§ **What needs to be done**: Reproduce every line of the listing, from the line containing "Precio promedio ponderado" down to the line containing "What position from the left is Sadarpur?", including both of those lines.

Records taken from a dataset
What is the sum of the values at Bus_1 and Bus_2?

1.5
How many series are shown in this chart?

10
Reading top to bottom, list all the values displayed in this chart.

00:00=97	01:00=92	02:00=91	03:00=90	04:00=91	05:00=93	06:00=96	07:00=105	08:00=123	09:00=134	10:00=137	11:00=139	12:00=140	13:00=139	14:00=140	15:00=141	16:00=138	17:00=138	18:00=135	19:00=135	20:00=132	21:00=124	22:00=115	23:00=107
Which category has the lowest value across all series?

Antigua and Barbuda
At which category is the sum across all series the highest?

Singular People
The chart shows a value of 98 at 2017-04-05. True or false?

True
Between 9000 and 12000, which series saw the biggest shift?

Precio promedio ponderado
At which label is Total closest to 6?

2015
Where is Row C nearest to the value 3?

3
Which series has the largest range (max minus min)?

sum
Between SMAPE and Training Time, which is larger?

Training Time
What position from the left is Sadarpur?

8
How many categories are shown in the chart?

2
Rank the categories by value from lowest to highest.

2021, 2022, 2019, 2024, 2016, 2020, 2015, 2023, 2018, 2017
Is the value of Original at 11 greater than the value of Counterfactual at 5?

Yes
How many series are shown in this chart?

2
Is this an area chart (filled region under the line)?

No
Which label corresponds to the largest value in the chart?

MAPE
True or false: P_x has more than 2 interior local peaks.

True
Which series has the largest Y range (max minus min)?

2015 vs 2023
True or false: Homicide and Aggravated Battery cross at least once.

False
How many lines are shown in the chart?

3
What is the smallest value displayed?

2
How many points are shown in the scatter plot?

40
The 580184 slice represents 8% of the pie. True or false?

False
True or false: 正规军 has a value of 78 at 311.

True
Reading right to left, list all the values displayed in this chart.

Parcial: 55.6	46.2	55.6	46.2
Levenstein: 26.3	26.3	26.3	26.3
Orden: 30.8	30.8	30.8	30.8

§ **Answer to the problem**:
Precio promedio ponderado
At which label is Total closest to 6?

2015
Where is Row C nearest to the value 3?

3
Which series has the largest range (max minus min)?

sum
Between SMAPE and Training Time, which is larger?

Training Time
What position from the left is Sadarpur?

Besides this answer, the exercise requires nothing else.